En ce qui concerne les accidents survenus en télétravail, certaines législations nationales disposent de définitions explicites plus ou moins détaillées. En France et en Espagne, tout accident survenu sur le lieu de télétravail et pendant les heures de travail est présumé être un accident du travail. Il revient exclusivement à l'employeur (ou à la Mutua en Espagne) de prouver l'origine non professionnelle de l'accident. A contrario, la présomption d'imputabilité n’existe pas en Italie, en Finlande et en Suède où, afin de bénéficier d’une indemnisation des préjudices, il doit y avoir un lien incontestable entre l'accident survenu à distance et l'activité professionnelle exercée au moment de l’accident. En Autriche, il existe une couverture accident assez large à l'intérieur du domicile (couvrant l’activité de travail en soi, les déplacements liés au travail dans d’autres pièces de la maison et pour satisfaire les besoins essentiels), tandis qu'en Allemagne il existe désormais une couverture accident à l’intérieur du domicile équivalente à celle applicable lors du travail en présentiel.
Les accidents survenant lors de trajets effectués dans le cadre du télétravail – pendant la pause midi ou lors d’éventuels détours pour chercher les enfants à l’école par exemple – ne sont pas toujours couvert. En Autriche, certaines lois nationales ou certain assureurs stipulent explicitement que la couverture en cas de télétravail est quasiment équivalente à celle en présentiel. Dans d’autres pays, elle s’applique uniquement sous certaines conditions. En Italie, la couverture s’étend uniquement aux arrangement « Smart Working », caractérisé par l'absence de contraintes de temps ou d'espace et une organisation du travail par phases, cycles et objectifs. En Allemagne, l’extension de la couverture s’applique uniquement aux trajets pour accompagner ou récupérer les enfants à l’école. En Finlande, cette couverture est formellement exclue en cas de travail à distance, sauf si une assurance complémentaire est souscrite (secteur privé). Dans les autres pays inclus dans l’étude, la couverture des accidents de trajet dans le cadre du télétravail n’est pas clairement définie par la loi (France, Espagne, Suède).

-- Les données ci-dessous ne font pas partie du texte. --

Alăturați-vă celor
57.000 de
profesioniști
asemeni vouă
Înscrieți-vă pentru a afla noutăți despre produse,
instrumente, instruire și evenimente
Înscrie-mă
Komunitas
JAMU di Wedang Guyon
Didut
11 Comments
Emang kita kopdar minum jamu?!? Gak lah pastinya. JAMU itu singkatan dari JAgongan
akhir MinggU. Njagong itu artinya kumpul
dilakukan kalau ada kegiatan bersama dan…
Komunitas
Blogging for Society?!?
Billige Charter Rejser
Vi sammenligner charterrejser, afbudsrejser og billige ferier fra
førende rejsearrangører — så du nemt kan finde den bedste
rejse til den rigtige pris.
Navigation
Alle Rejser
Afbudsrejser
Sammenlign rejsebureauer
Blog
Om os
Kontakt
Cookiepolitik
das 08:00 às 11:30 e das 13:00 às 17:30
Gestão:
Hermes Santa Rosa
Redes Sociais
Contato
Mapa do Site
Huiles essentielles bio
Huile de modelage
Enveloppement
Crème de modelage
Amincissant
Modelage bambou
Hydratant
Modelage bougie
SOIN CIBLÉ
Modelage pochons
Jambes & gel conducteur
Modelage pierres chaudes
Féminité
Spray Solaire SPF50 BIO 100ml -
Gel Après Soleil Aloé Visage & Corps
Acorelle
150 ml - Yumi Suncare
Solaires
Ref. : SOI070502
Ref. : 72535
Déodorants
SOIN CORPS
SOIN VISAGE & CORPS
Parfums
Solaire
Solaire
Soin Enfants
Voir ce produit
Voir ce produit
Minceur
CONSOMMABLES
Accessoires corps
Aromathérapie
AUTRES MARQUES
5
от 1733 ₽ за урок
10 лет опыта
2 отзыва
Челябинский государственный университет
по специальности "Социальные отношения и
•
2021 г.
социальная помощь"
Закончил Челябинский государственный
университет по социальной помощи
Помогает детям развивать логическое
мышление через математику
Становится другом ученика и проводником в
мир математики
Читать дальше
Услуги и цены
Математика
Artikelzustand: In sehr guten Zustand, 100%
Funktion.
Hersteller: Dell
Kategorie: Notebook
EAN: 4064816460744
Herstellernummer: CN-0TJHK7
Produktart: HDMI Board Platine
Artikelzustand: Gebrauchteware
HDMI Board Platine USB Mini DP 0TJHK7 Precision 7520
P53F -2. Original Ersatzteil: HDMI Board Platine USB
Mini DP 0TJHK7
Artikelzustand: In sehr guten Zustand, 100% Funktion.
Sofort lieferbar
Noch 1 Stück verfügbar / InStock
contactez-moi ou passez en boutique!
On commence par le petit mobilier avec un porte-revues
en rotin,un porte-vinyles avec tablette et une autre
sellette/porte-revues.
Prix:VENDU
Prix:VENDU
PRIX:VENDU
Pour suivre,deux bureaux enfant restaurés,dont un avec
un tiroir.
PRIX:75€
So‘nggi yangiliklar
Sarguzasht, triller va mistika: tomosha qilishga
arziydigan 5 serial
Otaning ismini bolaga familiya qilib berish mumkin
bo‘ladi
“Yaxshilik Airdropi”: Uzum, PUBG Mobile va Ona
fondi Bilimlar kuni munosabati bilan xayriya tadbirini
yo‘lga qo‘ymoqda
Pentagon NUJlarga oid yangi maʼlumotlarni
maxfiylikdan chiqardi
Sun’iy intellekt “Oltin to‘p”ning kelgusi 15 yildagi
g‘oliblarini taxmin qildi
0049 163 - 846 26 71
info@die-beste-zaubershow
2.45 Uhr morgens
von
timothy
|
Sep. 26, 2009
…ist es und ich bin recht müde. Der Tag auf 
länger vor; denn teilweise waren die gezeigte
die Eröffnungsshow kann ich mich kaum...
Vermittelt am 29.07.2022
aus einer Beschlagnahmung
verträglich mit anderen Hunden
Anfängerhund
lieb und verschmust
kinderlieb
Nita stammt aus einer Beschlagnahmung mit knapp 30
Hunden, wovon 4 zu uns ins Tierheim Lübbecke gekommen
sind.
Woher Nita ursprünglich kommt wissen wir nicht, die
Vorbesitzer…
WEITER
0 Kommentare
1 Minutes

L’étude note également que certains pays ont l'intention ou sont actuellement en train de prendre des mesures législatives visant à améliorer la couverture des accidents en télétravail (Finlande, concernant le secteur public) ou à mieux réglementer l'aménagement de l’environnement de travail à distance (Suède).
Le rapport d'EUROGIP présente une synthèse plus exhaustive, avec le détail des dispositions pour chacun des sept pays couverts et une riche bibliographie sur tous les textes qui ont été utiles à sa rédaction. Si cette analyse comparée montre que les États Membres tentent d’apporter une réponse législative au télétravail, elle montre également que les approches diffèrent significativement. Dans ce contexte, l’adoption d’une Directive permettrait de coordonner les efforts et d’établir des standards minimums en matière d’aménagement de l’environnement de télétravail.